Reading passage:
*****
Smoke test (requires TimescaleDB to be running)

go test --tags=smoke -count=1 ./cmd...

🧰 Tools Used

Go 1.18.1
Docker 20.10.10 CE

🔍 Design

High level flow chart

flowchart LR;
    client--queue task-->pool;
    pool-->wait_queue
    subgraph  
        wait_queue
        pool
        worker_1
        worker_2
        worker...n
        
    end
    wait_queue--queue unallocated task-->task_queue;
    wait_queue--queue allocated task-->worker_1;
    wait_queue--queue allocated task-->worker_2;
    wait_queue--queue allocated task-->worker...n;
    task_queue--receive task-->worker_1;
    task_queue--receive task-->worker_2;
    task_queue--receive task-->worker...n;

Low level sequence diagram

sequenceDiagram
   participant client as Client (main)
   participant pool as Pool
   participant task_queue as Task Queue
   participant worker as Worker... n
   participant file as CSV File
   participant db as Timescale DB
   
    par read and queue
     loop while not EOF
        client->>file: read query
        file-->>client: query
        client-)pool: submit query task to pool wait queue
    end
    and pool dispatch
        loop while pool_wait_queue open
            pool->> pool: receive task from wait queue
            pool->>worker: find worker for task route key (host name)
            alt worker found
               worker-->>pool: worker
               pool-)worker:queue task
            else
                 pool-)worker: start new
                 pool->>task_queue: queue task
            end
        end
    and worker processing
        loop while len(worker_queue) > 0 or task_queue open
            alt len(worker_queue) > 0
                worker->>worker: receive task  
            else
                task_queue->>worker: receive task
                worker->>worker: allocate route key (host name)
            end
               worker->>db: perform query task
               activate db
                  db-->>worker: result
               deactivate db
               worker->>worker: process result benchmark
        end
    end
    worker--)pool: send completion result
    pool--)client: send completion result
*****
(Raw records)
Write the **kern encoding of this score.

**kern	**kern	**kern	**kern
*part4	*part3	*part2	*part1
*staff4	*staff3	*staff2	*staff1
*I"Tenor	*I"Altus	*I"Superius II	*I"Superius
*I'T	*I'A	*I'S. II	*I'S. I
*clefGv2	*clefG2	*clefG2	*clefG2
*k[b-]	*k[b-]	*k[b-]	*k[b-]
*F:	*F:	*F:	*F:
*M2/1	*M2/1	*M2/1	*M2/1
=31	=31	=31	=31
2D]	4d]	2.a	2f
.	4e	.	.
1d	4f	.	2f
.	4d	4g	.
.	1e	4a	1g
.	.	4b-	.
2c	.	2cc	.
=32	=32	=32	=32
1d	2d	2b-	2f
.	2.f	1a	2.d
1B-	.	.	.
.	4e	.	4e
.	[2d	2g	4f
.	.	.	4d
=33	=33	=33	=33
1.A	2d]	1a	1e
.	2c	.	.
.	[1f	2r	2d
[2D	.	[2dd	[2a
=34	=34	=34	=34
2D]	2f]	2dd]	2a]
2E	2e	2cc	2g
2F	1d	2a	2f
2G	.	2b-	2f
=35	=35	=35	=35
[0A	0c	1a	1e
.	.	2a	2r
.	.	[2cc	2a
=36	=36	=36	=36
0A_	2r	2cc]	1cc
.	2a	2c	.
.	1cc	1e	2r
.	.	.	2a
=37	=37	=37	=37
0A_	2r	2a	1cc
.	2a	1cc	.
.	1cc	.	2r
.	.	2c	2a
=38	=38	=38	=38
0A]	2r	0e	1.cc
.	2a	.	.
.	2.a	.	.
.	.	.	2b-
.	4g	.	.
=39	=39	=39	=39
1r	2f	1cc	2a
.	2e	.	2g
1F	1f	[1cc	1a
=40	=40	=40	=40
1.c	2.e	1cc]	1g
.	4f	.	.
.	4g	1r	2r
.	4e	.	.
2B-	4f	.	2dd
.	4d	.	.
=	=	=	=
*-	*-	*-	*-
*****
Set tasks:
(A) Copy the part of the project notes that opens with the words containing "par read and" and closes with "task route key (host name)", substituting "holding queue" for "wait queue".
(B) Answer these questions from the project notes:
(i) What must be running for the smoke test?
(ii) Which version of Go is listed among the tools used?
(iii) In the sequence diagram, what serves as the route key?
The lines play no part in this exercise.

Solution list:
(A)
par read and queue
     loop while not EOF
        client->>file: read query
        file-->>client: query
        client-)pool: submit query task to pool holding queue
    end
    and pool dispatch
        loop while pool_wait_queue open
            pool->> pool: receive task from holding queue
            pool->>worker: find worker for task route key (host name)

(B)
(i) TimescaleDB
(ii) Go 1.18.1
(iii) The host name